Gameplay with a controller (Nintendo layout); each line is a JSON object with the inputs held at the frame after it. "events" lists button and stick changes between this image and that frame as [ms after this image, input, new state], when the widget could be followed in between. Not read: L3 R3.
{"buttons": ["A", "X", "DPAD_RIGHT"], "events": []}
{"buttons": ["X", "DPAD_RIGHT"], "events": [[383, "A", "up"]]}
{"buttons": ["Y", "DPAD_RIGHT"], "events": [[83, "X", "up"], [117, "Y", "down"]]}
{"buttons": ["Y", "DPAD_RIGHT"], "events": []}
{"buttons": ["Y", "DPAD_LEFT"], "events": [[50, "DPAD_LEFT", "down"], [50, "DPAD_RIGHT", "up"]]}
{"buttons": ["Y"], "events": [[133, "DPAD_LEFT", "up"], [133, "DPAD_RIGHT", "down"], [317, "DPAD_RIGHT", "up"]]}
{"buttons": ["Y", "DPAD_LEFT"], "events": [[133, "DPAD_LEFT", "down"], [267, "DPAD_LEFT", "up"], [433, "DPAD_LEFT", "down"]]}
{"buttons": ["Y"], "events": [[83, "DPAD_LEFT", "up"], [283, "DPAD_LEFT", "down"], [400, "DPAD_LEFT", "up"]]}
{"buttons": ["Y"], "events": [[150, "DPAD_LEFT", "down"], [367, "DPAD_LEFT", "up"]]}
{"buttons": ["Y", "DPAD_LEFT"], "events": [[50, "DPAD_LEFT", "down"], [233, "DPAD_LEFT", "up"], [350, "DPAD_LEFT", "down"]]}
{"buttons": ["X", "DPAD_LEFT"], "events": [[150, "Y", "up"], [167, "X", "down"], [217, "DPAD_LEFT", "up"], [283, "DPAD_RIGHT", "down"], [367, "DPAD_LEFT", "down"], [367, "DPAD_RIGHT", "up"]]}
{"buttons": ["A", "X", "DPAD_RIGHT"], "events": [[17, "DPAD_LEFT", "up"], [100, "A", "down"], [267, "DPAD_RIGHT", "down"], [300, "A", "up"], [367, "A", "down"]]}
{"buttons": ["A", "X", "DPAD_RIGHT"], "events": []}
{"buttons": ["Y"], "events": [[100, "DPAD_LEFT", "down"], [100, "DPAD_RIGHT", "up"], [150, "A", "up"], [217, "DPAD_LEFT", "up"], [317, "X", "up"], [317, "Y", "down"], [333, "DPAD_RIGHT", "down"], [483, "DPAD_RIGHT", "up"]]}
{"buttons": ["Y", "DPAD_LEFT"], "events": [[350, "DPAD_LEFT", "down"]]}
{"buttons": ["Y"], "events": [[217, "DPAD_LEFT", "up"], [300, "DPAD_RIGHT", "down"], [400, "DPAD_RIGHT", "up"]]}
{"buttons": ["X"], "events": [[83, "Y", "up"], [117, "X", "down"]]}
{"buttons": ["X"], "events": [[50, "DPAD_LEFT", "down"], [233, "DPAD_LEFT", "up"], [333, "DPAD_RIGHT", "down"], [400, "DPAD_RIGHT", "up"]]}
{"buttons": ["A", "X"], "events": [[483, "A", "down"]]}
***
Action item: Transcribe every entry, keeping each line exactly as it reads.

Answer for this exercise:
Gameplay with a controller (Nintendo layout); each line is a JSON object with the inputs held at the frame after it. "events" lists button and stick changes between this image and that frame as [ms after this image, input, new state], when the widget could be followed in between. Not read: L3 R3.
{"buttons": ["A", "X", "DPAD_RIGHT"], "events": []}
{"buttons": ["X", "DPAD_RIGHT"], "events": [[383, "A", "up"]]}
{"buttons": ["Y", "DPAD_RIGHT"], "events": [[83, "X", "up"], [117, "Y", "down"]]}
{"buttons": ["Y", "DPAD_RIGHT"], "events": []}
{"buttons": ["Y", "DPAD_LEFT"], "events": [[50, "DPAD_LEFT", "down"], [50, "DPAD_RIGHT", "up"]]}
{"buttons": ["Y"], "events": [[133, "DPAD_LEFT", "up"], [133, "DPAD_RIGHT", "down"], [317, "DPAD_RIGHT", "up"]]}
{"buttons": ["Y", "DPAD_LEFT"], "events": [[133, "DPAD_LEFT", "down"], [267, "DPAD_LEFT", "up"], [433, "DPAD_LEFT", "down"]]}
{"buttons": ["Y"], "events": [[83, "DPAD_LEFT", "up"], [283, "DPAD_LEFT", "down"], [400, "DPAD_LEFT", "up"]]}
{"buttons": ["Y"], "events": [[150, "DPAD_LEFT", "down"], [367, "DPAD_LEFT", "up"]]}
{"buttons": ["Y", "DPAD_LEFT"], "events": [[50, "DPAD_LEFT", "down"], [233, "DPAD_LEFT", "up"], [350, "DPAD_LEFT", "down"]]}
{"buttons": ["X", "DPAD_LEFT"], "events": [[150, "Y", "up"], [167, "X", "down"], [217, "DPAD_LEFT", "up"], [283, "DPAD_RIGHT", "down"], [367, "DPAD_LEFT", "down"], [367, "DPAD_RIGHT", "up"]]}
{"buttons": ["A", "X", "DPAD_RIGHT"], "events": [[17, "DPAD_LEFT", "up"], [100, "A", "down"], [267, "DPAD_RIGHT", "down"], [300, "A", "up"], [367, "A", "down"]]}
{"buttons": ["A", "X", "DPAD_RIGHT"], "events": []}
{"buttons": ["Y"], "events": [[100, "DPAD_LEFT", "down"], [100, "DPAD_RIGHT", "up"], [150, "A", "up"], [217, "DPAD_LEFT", "up"], [317, "X", "up"], [317, "Y", "down"], [333, "DPAD_RIGHT", "down"], [483, "DPAD_RIGHT", "up"]]}
{"buttons": ["Y", "DPAD_LEFT"], "events": [[350, "DPAD_LEFT", "down"]]}
{"buttons": ["Y"], "events": [[217, "DPAD_LEFT", "up"], [300, "DPAD_RIGHT", "down"], [400, "DPAD_RIGHT", "up"]]}
{"buttons": ["X"], "events": [[83, "Y", "up"], [117, "X", "down"]]}
{"buttons": ["X"], "events": [[50, "DPAD_LEFT", "down"], [233, "DPAD_LEFT", "up"], [333, "DPAD_RIGHT", "down"], [400, "DPAD_RIGHT", "up"]]}
{"buttons": ["A", "X"], "events": [[483, "A", "down"]]}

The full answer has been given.